Stephen Brown on the latest Woody Allen

WOODY ALLEN and the meaning of life are like a sufferer from chronic indigestion and Christmas dinner. Allen simply cannot leave it alone, and yet it pains him.

At the end of one of his early films, Manhattan (1979), a despondent Allen lies on his bed recording into his dictating machine reasons for living, which include Louis Armstrong’s Hot Potato Blues. Things haven’t changed that much over the years, as Irrational Man (Cert. 12A) makes clear.

But nowadays the Allen character is played by somebody else. Here, without the Allen tics, it is Joaquin Phoenix, as Abe (short for Abraham or Abel?), a professor of philosophy newly arrived on Rhode Island. He sleepwalks his way through life. Nothing awakens him to life’s riches — not God, not love, not even Louis Armstrong, until (as you could guess) a pretty young woman crosses his radar.

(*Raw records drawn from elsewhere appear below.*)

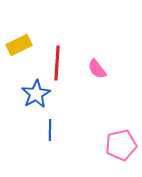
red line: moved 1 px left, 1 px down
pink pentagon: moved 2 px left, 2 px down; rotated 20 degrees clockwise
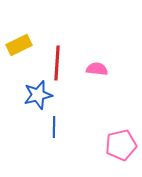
pink semicircle: rotated 135 degrees clockwise
blue star: moved 2 px right, 1 px down; rotated 16 degrees clockwise
blue line: moved 4 px right, 3 px up
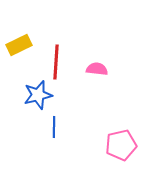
red line: moved 1 px left, 1 px up
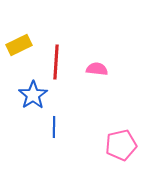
blue star: moved 5 px left; rotated 20 degrees counterclockwise
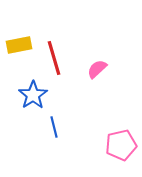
yellow rectangle: rotated 15 degrees clockwise
red line: moved 2 px left, 4 px up; rotated 20 degrees counterclockwise
pink semicircle: rotated 50 degrees counterclockwise
blue line: rotated 15 degrees counterclockwise
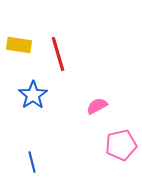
yellow rectangle: rotated 20 degrees clockwise
red line: moved 4 px right, 4 px up
pink semicircle: moved 37 px down; rotated 15 degrees clockwise
blue line: moved 22 px left, 35 px down
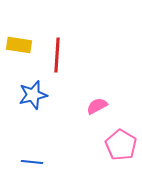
red line: moved 1 px left, 1 px down; rotated 20 degrees clockwise
blue star: rotated 20 degrees clockwise
pink pentagon: rotated 28 degrees counterclockwise
blue line: rotated 70 degrees counterclockwise
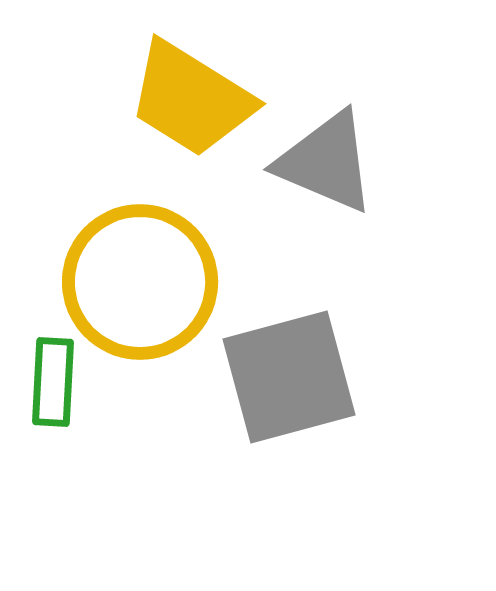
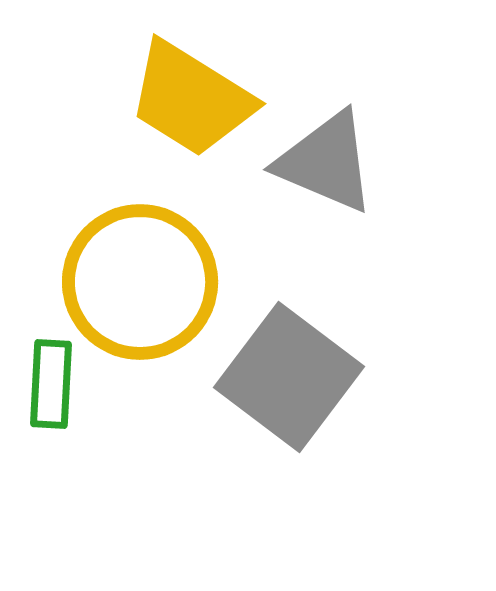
gray square: rotated 38 degrees counterclockwise
green rectangle: moved 2 px left, 2 px down
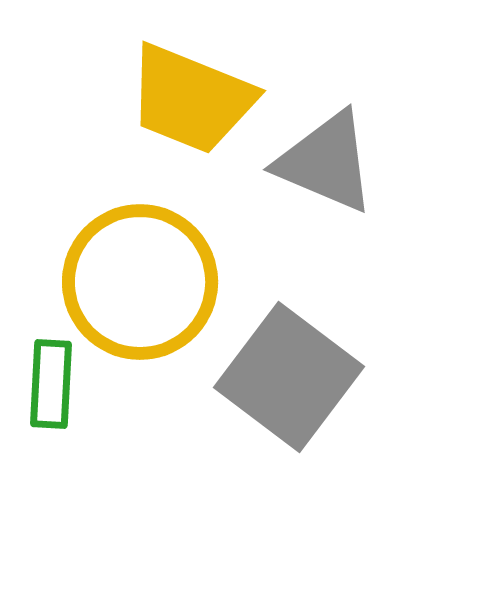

Jill (Emma Stone) is an impressionable student with whom Abe forms a close friendship. Abe’s diet of Nietzsche and Kierkegaard has convinced him that, if God isn’t dead, then he’s certainly playing hide and seek with the universe. His head-talk with a fellow professor, Rita (Parker Posey), and her take on Dostoevsky don’t appear to get Abe any nearer an uplifting of spirits. Or do they? Before you know it, Abe is committing an existential act rather in the manner of Raskolnikov in Crime and Punishment. Murdering an evil man is the key to Abe’s happiness. To do is to be.

Allen has been here before with Match Point (2005), his modern-day version of the Dostoevsky classic, which was as turgid as his latest offering. Abe hasn’t really done his philosophy homework. Dostoyevsky (in Brothers Karamazov) doesn’t actually say that, if God does not exist, then everything is permitted. Quite the opposite. Without faith we cannot truly know right from wrong.

Murder as a solution to a meaningless, godless life is to be found in several other of the director’s films from Crimes and Misdemeanours (1989) to Cassandra’s Dream (2007), but usually they are funny as well as serious. Abe discovers moral purpose, but fails to find appropriate direction for it.

Allen’s alter ego is all too much in his head. If only Allen had read and believed Pascal’s words on the subject: “Take comfort, you would not be looking for me if you had not already found me.” But, there again, if he had, then maybe we wouldn’t have got all his marvellous films.